The competition is stiff, but there may be no more abused word in political discourse than “populism.” (“pop·u·lism. A political philosophy supporting the rights and power of the people in their struggle against the privileged elite.”) It came in for a special flogging today, as pundits groped for ways to describe President Obama’s eloquent-but-mishmashy State of the Union address. Even The Hollywood Gossip was asking, “Will Populist Message Help Obama?” The answer is that it certainly could—if he had one. While Obama nodded toward populist themes last night—chiding the irresponsible financial sector, lashing out at the do-nothing Congress, pledging to make the wealthy pay their fair share of taxes—you’re hardly on Huey Long terrain when you frame a speech around the military virtues of everyone being in it together, or make a point of quoting Abraham Lincoln saying that “government should do for people only what they cannot do better by themselves, and no more.” Certainly, this re-election-year address was a far cry from the triangulation of Bill Clinton in 1996, when he famously declared, “The era of big government is over.” Obama’s defense of government’s role was occasionally strong and, after months of listening to the Republican presidential hopefuls bash the public sector, bracing. But unlike his rousing December speech in Osawatomie, Kansas,—the State of the Union blanketed its populist elements in feel-good centrism. Still, next to Mitch Daniels’ somnolent Republican response, it was downright fiery.
So They Say
“@SpeakerBoehner Just read some of your tweets and you seem pretty angry kind sir. I can see you on tv but you're not smiling. Hope you're ok.”

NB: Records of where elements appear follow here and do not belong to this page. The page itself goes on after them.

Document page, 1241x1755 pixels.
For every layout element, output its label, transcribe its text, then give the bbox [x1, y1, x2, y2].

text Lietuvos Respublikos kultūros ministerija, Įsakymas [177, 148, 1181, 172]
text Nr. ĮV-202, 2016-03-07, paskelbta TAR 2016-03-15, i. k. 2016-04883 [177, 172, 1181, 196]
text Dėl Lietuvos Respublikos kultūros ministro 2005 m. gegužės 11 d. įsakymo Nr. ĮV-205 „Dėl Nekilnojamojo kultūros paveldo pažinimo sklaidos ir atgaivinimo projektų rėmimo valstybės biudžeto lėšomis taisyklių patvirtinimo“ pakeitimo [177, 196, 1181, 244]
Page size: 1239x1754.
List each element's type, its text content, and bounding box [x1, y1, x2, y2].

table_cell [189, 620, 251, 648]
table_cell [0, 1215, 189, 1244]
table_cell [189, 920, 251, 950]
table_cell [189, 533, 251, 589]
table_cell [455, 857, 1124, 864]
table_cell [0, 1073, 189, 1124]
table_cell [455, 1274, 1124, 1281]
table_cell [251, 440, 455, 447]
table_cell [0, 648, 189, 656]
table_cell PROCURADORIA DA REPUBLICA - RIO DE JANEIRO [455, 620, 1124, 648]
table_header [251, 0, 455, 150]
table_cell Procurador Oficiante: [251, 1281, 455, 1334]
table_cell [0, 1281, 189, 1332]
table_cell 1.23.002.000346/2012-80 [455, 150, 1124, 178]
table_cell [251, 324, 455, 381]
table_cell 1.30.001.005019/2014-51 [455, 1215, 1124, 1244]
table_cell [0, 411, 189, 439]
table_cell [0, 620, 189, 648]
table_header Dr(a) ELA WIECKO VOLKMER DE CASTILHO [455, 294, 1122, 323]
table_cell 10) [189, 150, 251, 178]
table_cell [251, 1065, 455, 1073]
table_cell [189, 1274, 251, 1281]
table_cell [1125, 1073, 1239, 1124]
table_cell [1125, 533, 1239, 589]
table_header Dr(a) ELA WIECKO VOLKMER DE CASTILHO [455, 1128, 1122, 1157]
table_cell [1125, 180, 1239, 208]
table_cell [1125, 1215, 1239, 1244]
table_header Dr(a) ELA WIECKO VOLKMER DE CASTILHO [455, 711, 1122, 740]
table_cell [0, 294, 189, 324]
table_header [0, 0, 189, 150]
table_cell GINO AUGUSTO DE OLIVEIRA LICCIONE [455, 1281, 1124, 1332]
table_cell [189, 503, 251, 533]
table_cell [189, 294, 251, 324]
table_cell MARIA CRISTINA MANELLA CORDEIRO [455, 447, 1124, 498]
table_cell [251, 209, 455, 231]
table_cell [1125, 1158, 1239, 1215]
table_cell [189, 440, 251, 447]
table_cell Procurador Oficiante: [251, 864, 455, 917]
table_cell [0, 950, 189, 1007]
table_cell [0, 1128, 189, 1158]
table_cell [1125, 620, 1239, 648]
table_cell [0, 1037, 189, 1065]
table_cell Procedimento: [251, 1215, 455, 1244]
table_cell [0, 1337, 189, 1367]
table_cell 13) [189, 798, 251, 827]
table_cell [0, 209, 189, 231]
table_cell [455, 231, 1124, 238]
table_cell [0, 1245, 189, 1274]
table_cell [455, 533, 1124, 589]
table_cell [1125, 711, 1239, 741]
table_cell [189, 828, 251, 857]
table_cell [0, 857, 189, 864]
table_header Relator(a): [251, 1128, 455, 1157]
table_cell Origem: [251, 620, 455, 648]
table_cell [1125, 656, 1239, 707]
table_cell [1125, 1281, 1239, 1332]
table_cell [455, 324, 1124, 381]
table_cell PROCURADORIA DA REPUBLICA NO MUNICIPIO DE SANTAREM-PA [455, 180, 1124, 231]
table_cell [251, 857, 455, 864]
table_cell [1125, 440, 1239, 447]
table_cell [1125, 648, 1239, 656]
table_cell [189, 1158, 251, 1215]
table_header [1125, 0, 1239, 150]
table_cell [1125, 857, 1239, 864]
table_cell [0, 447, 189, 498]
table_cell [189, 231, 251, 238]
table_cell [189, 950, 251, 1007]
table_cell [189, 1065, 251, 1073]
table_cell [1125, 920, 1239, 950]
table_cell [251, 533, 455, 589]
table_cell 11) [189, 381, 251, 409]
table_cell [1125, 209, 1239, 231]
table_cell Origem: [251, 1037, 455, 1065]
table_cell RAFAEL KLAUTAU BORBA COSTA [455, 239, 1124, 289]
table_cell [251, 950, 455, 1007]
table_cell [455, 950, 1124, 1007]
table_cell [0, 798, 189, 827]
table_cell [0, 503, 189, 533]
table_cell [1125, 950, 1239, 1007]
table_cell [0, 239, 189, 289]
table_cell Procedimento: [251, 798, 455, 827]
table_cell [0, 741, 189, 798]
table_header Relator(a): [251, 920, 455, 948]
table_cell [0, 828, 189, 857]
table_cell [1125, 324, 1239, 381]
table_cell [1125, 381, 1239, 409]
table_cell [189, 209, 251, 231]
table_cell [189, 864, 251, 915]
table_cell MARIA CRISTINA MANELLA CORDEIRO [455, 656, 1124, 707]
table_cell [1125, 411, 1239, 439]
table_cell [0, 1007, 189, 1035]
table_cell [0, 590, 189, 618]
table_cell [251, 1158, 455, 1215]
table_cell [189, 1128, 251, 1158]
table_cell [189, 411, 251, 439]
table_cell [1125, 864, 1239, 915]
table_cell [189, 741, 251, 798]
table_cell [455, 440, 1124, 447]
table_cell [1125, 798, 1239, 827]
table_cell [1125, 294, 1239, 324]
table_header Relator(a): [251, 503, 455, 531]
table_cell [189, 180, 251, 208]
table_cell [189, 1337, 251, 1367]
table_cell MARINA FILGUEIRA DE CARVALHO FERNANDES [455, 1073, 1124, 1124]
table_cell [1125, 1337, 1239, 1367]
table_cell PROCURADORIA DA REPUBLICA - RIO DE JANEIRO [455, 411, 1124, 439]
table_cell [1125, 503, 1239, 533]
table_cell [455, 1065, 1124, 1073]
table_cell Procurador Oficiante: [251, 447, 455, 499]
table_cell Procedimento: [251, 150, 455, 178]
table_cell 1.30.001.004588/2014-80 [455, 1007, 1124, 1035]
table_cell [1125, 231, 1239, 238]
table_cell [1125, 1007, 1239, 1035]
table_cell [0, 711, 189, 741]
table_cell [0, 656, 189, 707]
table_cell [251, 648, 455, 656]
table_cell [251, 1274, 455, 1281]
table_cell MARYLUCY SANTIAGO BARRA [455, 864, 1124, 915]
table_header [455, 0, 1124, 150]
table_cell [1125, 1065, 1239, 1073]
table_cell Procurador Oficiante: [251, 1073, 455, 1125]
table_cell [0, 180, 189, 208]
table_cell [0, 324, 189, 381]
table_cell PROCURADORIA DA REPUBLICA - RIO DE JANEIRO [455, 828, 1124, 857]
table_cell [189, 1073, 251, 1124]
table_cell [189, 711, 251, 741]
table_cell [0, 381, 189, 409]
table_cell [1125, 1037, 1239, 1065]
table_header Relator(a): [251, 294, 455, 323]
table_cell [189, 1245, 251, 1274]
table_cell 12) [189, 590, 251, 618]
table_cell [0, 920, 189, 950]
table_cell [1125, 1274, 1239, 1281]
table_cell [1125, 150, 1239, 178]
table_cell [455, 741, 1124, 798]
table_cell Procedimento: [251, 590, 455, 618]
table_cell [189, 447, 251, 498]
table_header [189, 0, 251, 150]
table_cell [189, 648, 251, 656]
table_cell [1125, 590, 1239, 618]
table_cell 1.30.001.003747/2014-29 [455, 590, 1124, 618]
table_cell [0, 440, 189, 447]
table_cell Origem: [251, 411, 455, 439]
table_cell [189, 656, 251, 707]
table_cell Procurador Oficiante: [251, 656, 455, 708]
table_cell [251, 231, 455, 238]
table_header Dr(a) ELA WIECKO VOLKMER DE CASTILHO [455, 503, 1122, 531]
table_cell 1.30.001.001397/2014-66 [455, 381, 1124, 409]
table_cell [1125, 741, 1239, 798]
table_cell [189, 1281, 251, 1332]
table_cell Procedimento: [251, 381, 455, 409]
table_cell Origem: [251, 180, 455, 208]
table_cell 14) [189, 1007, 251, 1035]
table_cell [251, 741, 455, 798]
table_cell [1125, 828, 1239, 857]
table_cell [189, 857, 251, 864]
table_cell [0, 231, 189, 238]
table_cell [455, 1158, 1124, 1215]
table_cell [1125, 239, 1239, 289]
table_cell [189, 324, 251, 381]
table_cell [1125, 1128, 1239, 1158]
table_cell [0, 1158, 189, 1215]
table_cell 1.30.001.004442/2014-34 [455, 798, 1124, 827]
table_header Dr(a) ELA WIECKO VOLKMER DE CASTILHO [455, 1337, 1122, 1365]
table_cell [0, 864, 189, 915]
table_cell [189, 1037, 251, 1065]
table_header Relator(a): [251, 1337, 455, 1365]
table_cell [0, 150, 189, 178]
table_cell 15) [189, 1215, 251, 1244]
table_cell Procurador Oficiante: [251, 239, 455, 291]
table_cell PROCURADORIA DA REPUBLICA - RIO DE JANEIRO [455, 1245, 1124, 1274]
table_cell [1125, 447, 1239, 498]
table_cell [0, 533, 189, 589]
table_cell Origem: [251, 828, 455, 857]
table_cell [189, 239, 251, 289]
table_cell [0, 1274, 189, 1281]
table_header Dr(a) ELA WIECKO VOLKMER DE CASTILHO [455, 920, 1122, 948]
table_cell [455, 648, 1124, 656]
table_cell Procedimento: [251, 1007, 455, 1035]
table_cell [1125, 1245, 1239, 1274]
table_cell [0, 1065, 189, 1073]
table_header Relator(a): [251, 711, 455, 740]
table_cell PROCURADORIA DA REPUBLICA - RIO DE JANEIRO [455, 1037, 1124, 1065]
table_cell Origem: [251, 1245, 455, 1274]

—Patriots wide receiver Chad Ochocinco, tweeting during the State of the Union.
Daily Meme: The Reviews Are In!
- Jonathan Cohn: The State of the Union was more of the same, which is good.
- Erick Erickson: It was “all about letting you know that government is going to do everything for you and when it can’t keep its promises, it will take from the successful and give to you.”
- E.J. Dionne: It had “a black-and-white, 1940s movie feel.”
- Peter Beinert: “This was not the speech we’ve been waiting for.”
- Derek Thompson: It was like Occupy Wall Street: too small-bore for the crisis, too big for Congress.
- Steve Kornacki: It had “an unmistakably combative and populist tone.”
- Andrew Sullivan: “We voted for Obama; now we find we got another Clinton.”
What We're Writing
- Patrick Caldwell writes that a Marco Rubio endorsement could swing the Florida primary—but his ties to both Romney and Gingrich make it difficult.
- Harold Meyerson hears echoes of Jefferson, Hamilton, and Truman in Obama’s State of the Union.
What We're Reading
- Republicans dream of Mitch Daniels as an alternative to Newt and Mitt, but he has some baggage of his own.
- David Frum explains why GOP leaders distrust Gingrich.
- Influence-peddlers: Top Romney advisors were Freddie Mac lobbyists.
- Could Newt be Obama’s toughest opponent?
- Gingrich hits Romney on “self-deportation.”
- Elephants never forget: Elliott Abrams on Gingrich’s loud opposition to Reagan’s foreign policy.
- Which SOTU lines got the most applause? (Notice: not the spilled-milk joke).
Poll of the Day
Romney leads Gingrich among Florida Latinos, 35 to 21 percent.